“Look here,” Crofts broke in. He had gradually been sliding to the edge of his chair again. “Why can’t you give up beating about the bush and tell us out and out?”
“I’d have to go over it all anyhow,” returned Miss Lebetwood. “I’m wondering if these straws seem to you to point the way I think they do. You must let me tell this in my own way. There isn’t much more, and for that I have to thank Mr. Bannerlee also.”
“You mean my visit to the tower?” I asked. “The Superintendent could help you there. He must have scoured the place long before me.”

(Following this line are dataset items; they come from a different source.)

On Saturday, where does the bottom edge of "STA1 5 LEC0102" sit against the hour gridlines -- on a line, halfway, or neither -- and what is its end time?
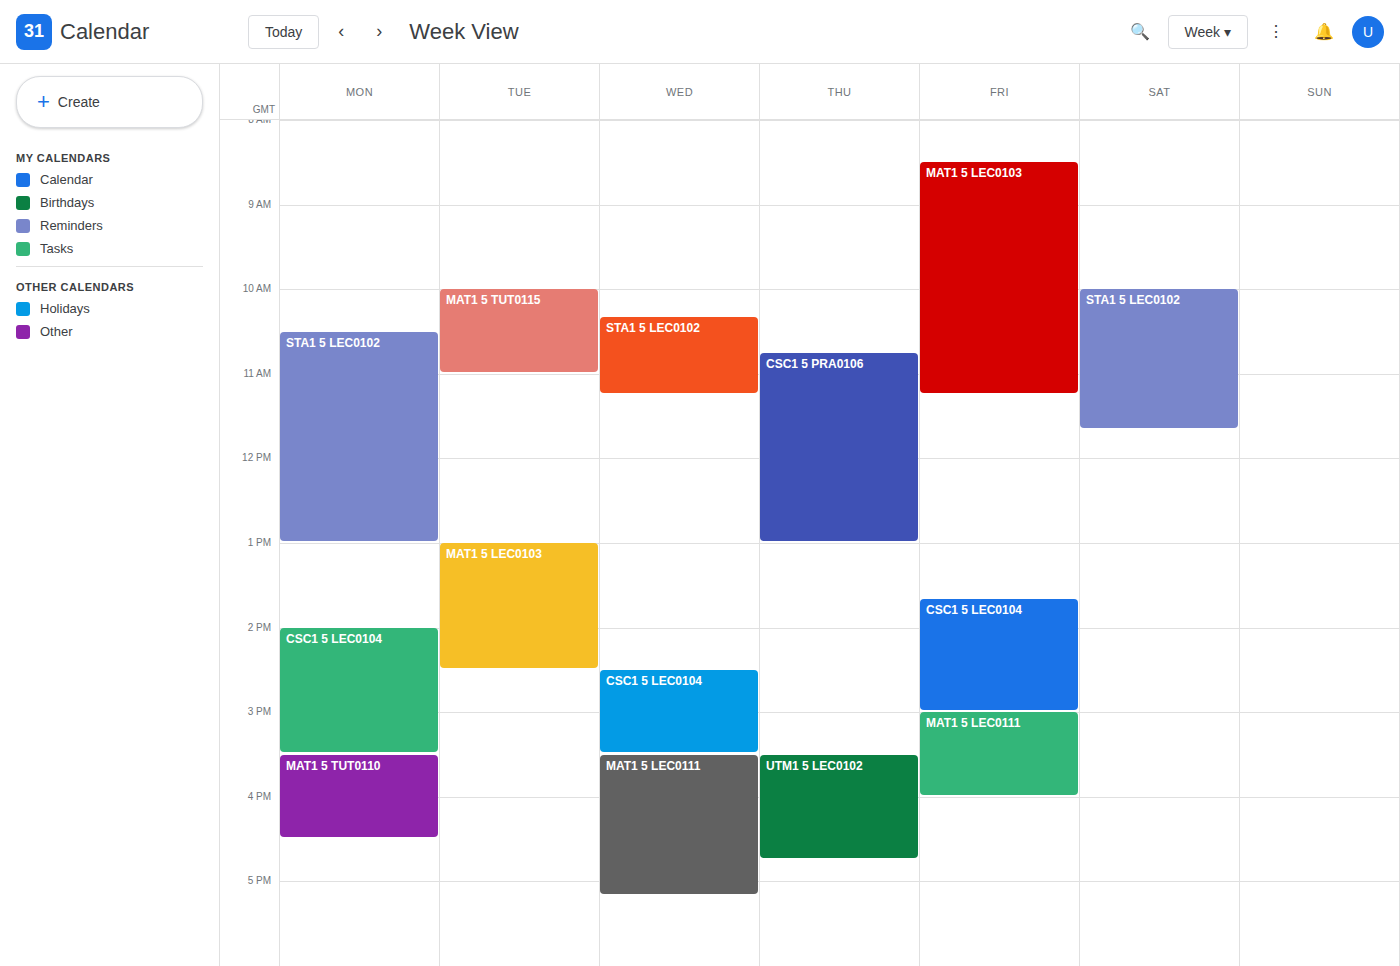
11:40 AM -- neither: 40 minutes below the 11 AM line and 20 minutes above the 12 PM line.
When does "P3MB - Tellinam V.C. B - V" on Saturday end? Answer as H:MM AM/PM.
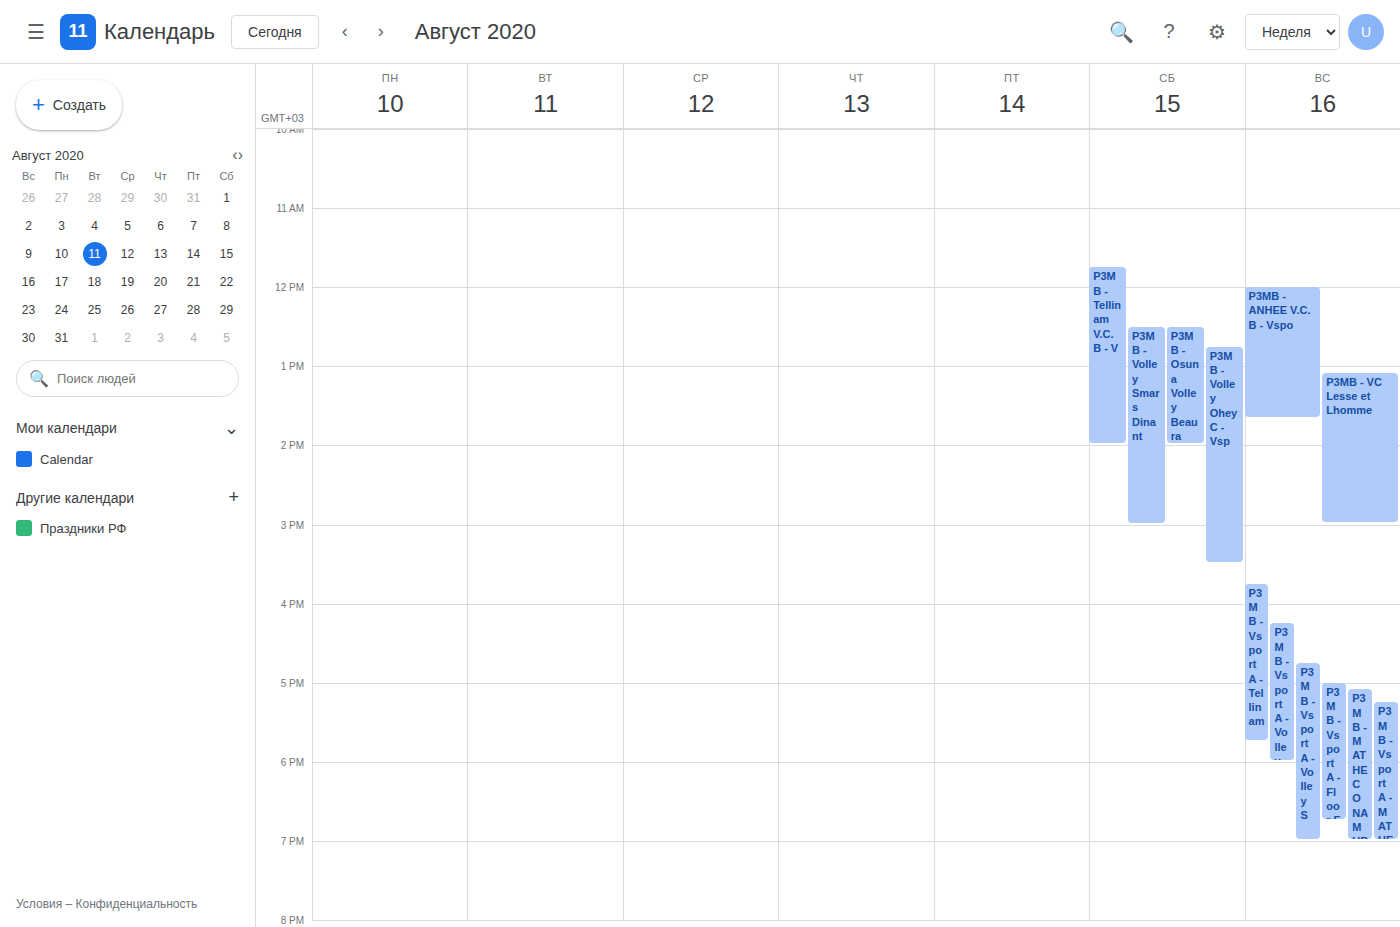
2:00 PM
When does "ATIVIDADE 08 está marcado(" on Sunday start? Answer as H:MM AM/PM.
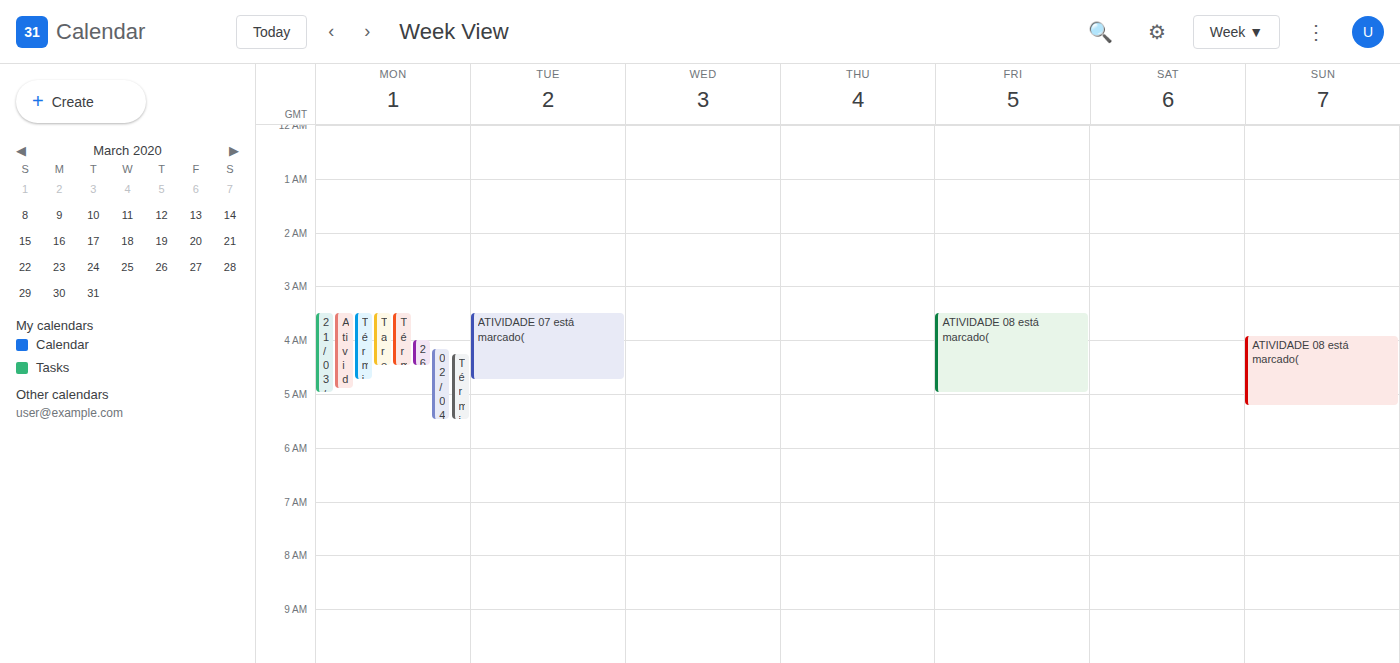
3:55 AM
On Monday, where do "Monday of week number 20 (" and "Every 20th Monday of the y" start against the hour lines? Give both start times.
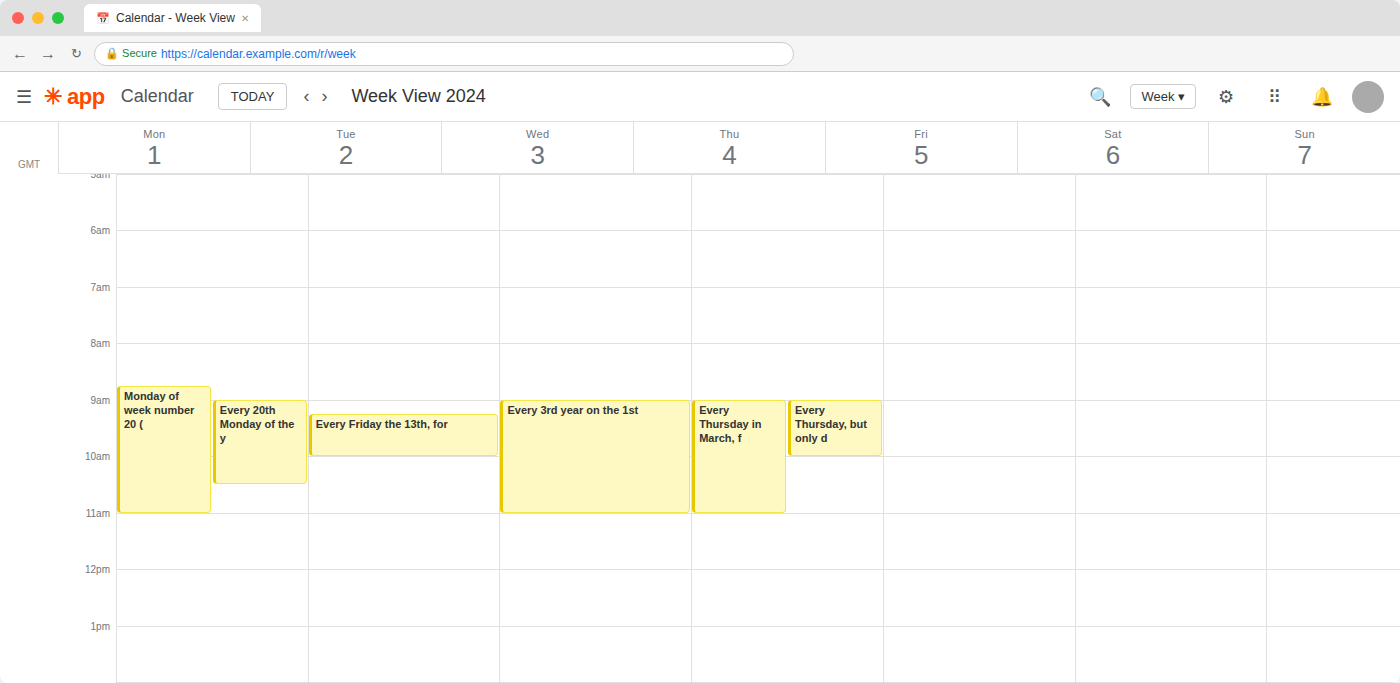
"Monday of week number 20 (": 8:45 AM, neither: three quarters of the way from the 8 AM line to the 9 AM line. "Every 20th Monday of the y": 9:00 AM, exactly on the 9 AM line.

“He did, as it happens. But he left matters there as he found them, and it was through reading your diary that I heard of the variegated lot of objects which probably belonged to the Parson. For instance, you found shavings from the pencil which had written the placards. You also saw some splashes, unquestionably the blood of the little pig. Then there were fragments of wood and scraps of crêpe, left over from the construction of the head. Another thing was a pungent smell that you couldn’t identify. I think that was all except a torn-off corner of the title-page of a book; something ending in ‘CATTI.’ I would have telegraphed for information about that, too, this morning, but when I asked the Superintendent, he was able to tell me right away what the book is. It’s been quite a common one in Wales for generations: ‘The Adventures and Vagaries of Twm Shon Catti,’ who is described as a wild wag of Wales. He was a real person two hundred years ago, Mr. Salt told me, and a great many legends have sprung up about him, so that his exploits as a highwayman and a hero and a man of chivalry make up quite a readable book. It was borrowed from your library, Crofts, but I noticed this morning that it was back in its place.”
Our host now seemed sunk in meditative gloom. “What of it?”
“Well, suppose I recapitulate. As I see it, the night before Mr. Bannerlee came, the Parson intended to invade the House, but his plans were awry. Although the head was made, he didn’t bring it with him; this was to be an experimental sortie. He came by way of the kitchen yard, and took down the clothes-line that was hanging there and brought it with him. He made a loop, a lasso, with one end of the rope and flung it up the side of the House until he succeeded in drawing it tight about one of the merlons of the battlement. Then he began shouting through a megaphone, and even if you had heard his voice previously you wouldn’t have recognized it then. And he was still shouting while he commenced to walk up the wall of the House.”
I thought Crofts was going to levitate from his chair. “A megaphone!”
“But, my dear young lady,” objected Aire, “the man must have had a hand too many. I grant you, he might have hauled himself up the outside of the House, but he’d need both hands for it; where does the megaphone come in?”
“You people will interrupt,” said the American girl. “The explanation is simple. The megaphone came from old Watts’ storeroom, of course. Don’t you remember that there are relics in there of early days of sport—even some oars and a sliding seat from a shell? A rowing coxswain uses a megaphone, doesn’t he, and there’s an attachment for keeping it tight against his mouth while both hands are occupied with the rudder chains. Parson Lolly, I imagine, can manage as well as most coxswains. Anyhow, he was climbing, and he was shouting when his foot slipped and there he dangled. Instead of letting go the rope, he held on, and the result was that he began to sway back and forth. Of course he tried to steady himself by reaching one foot out to the wall, but instead of checking his momentum he kicked away from the wall, and his pendulum swing carried him neatly through the window of the conservatory. He wasn’t as much as scratched.”
“Unbelievable,” declared Crofts. “And supposing by a miracle he wasn’t cut to pieces, what became of him?”